O Supremo Tribunal Federal (STF) pretende julgar ainda em 2025 a possível ação penal derivada da denúncia da Procuradoria-Geral da República (PGR) contra o ex-presidente Jair Bolsonaro por tentativa de golpe de Estado. A intenção é evitar que o caso se prolongue até 2026, ano das eleições presidenciais. Embora diversos fatores possam influenciar o tempo de tramitação, a expectativa é que estratégias adotadas no julgamento do Mensalão, como a possibilidade de testemunhas serem ouvidas por juízes federais, acelerem o andamento do processo.
A denúncia da PGR contra Bolsonaro e outros 33 acusados foi recebida pelo relator do caso, ministro Alexandre de Moraes, que deverá abrir um prazo de 15 dias para a manifestação das defesas. Após essa fase, a denúncia será analisada pela Primeira Turma do STF, que decidirá sobre a abertura da ação penal. Caso aceita, o processo seguirá para a fase de instrução, com coleta de provas e depoimentos, antes do julgamento final.
Juristas acreditam que a fase de instrução poderá ser acelerada com estratégias similares às aplicadas no Mensalão em 2012. O processo envolveu 38 réus e foi julgado em sessões exclusivas ao longo de quatro meses. A experiência mostrou que a celeridade pode ser garantida com oitiva de testemunhas por juízes federais e a criação de uma equipe exclusiva no gabinete do relator para análise da denúncia e organização dos autos.

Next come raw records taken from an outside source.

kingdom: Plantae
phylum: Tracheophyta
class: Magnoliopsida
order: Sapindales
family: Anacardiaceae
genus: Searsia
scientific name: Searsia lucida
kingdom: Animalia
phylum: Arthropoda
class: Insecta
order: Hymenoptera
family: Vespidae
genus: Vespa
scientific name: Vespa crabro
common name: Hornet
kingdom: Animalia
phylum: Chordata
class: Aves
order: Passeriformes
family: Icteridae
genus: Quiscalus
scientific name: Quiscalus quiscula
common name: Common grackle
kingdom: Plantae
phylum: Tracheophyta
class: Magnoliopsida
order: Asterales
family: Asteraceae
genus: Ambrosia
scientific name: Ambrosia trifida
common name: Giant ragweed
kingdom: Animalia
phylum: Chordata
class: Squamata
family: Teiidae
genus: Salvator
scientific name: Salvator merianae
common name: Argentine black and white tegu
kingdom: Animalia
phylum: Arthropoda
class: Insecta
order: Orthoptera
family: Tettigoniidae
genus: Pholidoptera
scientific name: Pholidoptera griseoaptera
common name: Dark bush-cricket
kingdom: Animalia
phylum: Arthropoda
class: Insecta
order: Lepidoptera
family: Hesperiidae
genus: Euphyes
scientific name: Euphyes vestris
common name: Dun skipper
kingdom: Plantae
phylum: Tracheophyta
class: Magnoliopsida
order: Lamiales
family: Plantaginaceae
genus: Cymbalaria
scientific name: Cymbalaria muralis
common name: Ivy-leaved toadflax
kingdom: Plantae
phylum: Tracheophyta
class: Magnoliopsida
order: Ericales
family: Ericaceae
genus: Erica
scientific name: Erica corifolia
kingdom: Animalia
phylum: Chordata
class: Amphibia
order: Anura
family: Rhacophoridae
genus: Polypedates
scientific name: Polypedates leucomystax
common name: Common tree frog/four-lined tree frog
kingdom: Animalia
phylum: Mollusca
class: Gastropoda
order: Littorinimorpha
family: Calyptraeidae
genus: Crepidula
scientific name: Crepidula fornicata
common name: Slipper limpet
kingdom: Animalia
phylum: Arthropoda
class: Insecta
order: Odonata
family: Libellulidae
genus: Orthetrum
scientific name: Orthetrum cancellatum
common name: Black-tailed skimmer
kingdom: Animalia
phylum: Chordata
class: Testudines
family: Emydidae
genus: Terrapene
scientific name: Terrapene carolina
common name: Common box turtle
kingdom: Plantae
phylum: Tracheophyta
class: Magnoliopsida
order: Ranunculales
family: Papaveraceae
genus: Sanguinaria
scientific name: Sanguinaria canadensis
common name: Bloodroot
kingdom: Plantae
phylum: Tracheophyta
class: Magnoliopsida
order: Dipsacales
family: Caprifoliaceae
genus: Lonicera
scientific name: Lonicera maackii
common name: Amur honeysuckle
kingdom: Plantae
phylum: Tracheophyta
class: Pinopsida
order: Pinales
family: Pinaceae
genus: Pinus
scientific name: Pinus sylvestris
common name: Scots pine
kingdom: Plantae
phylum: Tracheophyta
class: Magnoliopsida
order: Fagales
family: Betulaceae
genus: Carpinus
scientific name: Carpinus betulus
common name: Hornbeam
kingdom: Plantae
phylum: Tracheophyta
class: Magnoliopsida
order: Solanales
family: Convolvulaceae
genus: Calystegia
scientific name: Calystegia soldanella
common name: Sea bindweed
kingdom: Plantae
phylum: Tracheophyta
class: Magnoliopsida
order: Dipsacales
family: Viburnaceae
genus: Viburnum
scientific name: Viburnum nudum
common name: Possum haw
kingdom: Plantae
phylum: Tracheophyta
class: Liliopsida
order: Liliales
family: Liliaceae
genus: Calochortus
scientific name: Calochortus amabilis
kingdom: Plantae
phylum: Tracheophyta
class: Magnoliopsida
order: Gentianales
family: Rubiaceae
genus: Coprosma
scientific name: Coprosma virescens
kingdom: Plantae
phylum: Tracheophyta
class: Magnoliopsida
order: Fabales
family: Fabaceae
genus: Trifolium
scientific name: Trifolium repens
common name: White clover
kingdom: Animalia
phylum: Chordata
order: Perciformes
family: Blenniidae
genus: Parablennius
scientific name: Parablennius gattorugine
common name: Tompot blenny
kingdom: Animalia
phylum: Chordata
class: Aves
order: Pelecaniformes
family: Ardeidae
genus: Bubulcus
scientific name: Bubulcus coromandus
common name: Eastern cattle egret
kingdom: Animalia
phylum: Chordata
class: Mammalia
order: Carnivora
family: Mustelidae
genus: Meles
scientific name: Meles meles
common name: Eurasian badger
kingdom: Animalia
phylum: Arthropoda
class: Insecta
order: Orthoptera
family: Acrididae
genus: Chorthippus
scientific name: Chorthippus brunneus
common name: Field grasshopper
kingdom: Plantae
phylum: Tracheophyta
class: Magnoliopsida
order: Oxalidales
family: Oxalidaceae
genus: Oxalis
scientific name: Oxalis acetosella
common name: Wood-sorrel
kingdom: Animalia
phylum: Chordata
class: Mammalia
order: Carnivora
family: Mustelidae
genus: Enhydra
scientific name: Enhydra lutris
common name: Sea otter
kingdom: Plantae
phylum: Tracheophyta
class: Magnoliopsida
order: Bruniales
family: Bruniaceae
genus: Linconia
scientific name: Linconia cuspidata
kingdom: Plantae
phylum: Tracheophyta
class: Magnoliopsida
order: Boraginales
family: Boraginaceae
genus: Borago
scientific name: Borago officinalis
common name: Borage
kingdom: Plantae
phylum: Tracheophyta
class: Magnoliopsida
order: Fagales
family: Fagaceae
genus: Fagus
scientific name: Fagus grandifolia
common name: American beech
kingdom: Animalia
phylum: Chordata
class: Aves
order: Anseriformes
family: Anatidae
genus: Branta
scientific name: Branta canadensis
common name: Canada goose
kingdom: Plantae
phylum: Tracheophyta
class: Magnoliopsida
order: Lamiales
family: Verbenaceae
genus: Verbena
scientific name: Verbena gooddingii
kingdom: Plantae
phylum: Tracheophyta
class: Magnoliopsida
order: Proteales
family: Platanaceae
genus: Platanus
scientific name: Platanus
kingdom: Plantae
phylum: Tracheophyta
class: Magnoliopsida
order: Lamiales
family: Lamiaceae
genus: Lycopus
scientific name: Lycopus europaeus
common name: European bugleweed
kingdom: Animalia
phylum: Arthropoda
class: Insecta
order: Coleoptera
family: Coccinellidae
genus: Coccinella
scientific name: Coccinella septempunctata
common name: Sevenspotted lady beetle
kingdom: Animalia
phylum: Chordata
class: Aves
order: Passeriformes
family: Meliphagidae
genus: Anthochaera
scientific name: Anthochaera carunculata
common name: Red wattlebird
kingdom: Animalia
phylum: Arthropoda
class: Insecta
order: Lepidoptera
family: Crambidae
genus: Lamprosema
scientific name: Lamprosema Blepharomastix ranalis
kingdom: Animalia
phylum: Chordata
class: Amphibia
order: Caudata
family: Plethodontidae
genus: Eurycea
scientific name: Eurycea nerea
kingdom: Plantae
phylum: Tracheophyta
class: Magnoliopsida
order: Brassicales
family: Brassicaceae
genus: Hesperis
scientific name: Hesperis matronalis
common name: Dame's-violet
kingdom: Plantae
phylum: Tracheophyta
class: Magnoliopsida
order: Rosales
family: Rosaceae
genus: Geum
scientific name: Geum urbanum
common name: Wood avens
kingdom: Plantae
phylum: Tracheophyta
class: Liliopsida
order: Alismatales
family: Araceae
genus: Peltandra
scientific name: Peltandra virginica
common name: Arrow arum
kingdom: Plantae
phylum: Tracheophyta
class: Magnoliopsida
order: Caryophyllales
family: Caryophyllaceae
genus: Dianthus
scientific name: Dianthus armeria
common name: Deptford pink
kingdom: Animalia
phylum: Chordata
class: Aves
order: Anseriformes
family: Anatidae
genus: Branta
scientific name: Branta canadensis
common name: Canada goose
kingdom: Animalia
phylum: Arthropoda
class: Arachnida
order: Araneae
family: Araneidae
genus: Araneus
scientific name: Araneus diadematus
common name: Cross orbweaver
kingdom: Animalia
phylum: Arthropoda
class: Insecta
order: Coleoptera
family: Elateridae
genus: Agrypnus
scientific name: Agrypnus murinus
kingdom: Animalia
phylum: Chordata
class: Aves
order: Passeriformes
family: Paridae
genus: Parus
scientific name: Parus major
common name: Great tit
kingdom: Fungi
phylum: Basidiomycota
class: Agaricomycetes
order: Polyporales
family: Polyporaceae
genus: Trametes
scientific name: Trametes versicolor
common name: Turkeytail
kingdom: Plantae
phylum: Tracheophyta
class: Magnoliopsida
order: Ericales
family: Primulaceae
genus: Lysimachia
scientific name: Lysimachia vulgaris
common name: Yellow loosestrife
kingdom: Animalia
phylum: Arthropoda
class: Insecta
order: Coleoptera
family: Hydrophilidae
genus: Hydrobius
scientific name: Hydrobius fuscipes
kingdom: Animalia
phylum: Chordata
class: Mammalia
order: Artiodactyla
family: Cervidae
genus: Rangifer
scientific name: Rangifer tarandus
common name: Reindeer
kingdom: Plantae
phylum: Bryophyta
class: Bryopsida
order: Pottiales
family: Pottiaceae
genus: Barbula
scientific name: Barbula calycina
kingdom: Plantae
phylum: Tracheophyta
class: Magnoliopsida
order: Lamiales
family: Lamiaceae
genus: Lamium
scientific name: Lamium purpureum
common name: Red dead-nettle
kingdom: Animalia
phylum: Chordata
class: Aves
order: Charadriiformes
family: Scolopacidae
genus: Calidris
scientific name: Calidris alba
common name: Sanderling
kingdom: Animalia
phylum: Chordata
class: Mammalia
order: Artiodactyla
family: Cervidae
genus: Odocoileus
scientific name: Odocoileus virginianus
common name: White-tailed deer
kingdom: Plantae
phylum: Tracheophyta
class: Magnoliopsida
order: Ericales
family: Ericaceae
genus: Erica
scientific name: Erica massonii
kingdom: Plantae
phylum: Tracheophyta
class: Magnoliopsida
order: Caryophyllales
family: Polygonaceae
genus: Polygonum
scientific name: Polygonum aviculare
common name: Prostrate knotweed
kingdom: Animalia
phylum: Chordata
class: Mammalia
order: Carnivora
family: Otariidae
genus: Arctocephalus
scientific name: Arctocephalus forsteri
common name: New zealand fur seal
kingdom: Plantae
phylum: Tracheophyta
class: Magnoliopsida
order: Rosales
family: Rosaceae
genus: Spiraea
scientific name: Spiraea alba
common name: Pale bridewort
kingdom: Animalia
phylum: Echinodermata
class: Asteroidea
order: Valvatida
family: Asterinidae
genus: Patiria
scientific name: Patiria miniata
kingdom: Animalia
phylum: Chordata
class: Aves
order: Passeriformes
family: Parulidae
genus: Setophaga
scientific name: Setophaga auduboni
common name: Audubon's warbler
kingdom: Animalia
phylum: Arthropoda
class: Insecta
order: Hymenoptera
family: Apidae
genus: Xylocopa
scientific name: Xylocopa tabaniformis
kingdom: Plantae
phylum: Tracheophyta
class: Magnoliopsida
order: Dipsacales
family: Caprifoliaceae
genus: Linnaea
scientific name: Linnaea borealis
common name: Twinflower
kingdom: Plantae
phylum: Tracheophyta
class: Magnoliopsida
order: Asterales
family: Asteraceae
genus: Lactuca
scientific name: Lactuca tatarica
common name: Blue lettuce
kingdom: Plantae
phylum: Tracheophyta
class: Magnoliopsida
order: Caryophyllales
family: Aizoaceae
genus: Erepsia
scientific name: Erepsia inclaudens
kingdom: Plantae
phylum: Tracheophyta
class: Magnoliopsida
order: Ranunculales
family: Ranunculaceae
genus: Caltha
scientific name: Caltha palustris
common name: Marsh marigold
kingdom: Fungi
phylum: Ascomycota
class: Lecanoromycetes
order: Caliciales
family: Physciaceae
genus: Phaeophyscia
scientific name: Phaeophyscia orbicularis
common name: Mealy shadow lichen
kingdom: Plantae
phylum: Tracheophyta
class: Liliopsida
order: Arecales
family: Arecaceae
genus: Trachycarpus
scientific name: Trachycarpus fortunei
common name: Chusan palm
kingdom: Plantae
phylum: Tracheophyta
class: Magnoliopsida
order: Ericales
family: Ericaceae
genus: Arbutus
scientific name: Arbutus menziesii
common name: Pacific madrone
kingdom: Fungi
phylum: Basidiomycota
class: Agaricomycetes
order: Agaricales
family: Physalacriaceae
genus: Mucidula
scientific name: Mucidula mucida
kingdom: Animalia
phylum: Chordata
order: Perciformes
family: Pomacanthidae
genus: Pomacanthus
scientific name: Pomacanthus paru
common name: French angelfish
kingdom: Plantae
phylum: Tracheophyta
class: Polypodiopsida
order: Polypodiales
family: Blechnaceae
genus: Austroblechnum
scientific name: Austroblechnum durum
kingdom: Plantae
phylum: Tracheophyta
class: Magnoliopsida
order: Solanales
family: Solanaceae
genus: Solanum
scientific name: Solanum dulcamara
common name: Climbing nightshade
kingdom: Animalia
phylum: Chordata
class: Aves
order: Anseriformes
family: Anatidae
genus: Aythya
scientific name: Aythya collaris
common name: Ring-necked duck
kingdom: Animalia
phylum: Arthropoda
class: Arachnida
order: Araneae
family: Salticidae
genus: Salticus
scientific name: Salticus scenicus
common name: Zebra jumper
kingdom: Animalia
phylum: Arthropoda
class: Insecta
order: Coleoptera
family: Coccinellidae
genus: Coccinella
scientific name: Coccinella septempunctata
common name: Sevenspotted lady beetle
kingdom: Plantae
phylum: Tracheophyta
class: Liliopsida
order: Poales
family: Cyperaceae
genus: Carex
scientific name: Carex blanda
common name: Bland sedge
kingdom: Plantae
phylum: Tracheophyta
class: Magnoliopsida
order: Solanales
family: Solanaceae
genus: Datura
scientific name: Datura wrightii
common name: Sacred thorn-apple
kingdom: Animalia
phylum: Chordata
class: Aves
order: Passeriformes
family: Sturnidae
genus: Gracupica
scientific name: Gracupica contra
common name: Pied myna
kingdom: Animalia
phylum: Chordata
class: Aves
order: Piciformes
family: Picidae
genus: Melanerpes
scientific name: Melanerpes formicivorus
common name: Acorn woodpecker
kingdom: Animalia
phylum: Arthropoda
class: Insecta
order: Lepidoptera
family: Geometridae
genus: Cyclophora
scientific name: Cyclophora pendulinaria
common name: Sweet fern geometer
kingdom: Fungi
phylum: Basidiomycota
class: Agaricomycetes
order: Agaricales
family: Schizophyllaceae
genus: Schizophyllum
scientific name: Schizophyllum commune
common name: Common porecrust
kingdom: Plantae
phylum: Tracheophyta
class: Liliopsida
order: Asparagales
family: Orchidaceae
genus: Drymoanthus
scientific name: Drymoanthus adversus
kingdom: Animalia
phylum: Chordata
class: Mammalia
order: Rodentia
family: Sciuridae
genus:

O STF também poderá organizar sessões semanais dedicadas exclusivamente ao julgamento. Além disso, questões preliminares levantadas pela defesa, como a competência da Corte, já foram analisadas em outros casos semelhantes, o que deve reduzir os obstáculos processuais. Desde os julgamentos dos atos antidemocráticos de 8 de janeiro, o tribunal consolidou entendimentos que evitam adiamentos indevidos.
A expectativa é que o julgamento se inicie no segundo semestre de 2025. Após a decisão, ainda haverá possibilidade de recursos, como embargos de declaração e embargos infringentes, que devem ser resolvidos até o fim do ano. Caso Bolsonaro seja condenado, as penas começariam a ser cumpridas no início de 2026.
A definição sobre se o julgamento ocorrerá na Primeira Turma ou no Plenário do STF pode impactar o cronograma. Se for levado ao Plenário, há risco de pedidos de vista, que podem atrasar a decisão em até 90 dias. A divergência entre ministros, especialmente Kassio Nunes Marques e André Mendonça, indicados por Bolsonaro, pode levar a um debate mais prolongado.
Para advogados de denunciados, a complexidade do caso e o número de réus tornam difícil a conclusão ainda em 2025. A defesa do tenente-coronel Rodrigo Bezerra Azevedo, por exemplo, argumenta que respeitar o devido processo legal torna inviável uma sentença em tão pouco tempo. Há também críticas à decisão de Moraes de manter o caso na Primeira Turma, contrariando, segundo alguns advogados, o regimento interno do STF.
A PGR optou por fatiar a denúncia contra Bolsonaro como estratégia para acelerar o julgamento, limitando o número de testemunhas e incidentes processuais. Essa abordagem permite que diferentes partes do caso avancem separadamente, otimizando o tempo da Justiça.
Se a ação penal for aceita, iniciam-se as etapas de instrução processual, com a coleta de provas e depoimentos para embasar as acusações contra Bolsonaro. Após essa fase, há um período para alegações finais, em que as defesas poderão contestar as provas e reforçar seus argumentos.
O relator Alexandre de Moraes, então, elaborará seu voto e apresentará um relatório aos demais ministros. Não há prazo determinado para a conclusão dessa análise nem para a realização do julgamento final. No entanto, a mobilização do STF e o histórico de casos similares indicam que a Corte pretende resolver a questão antes do pleito eleitoral de 2026.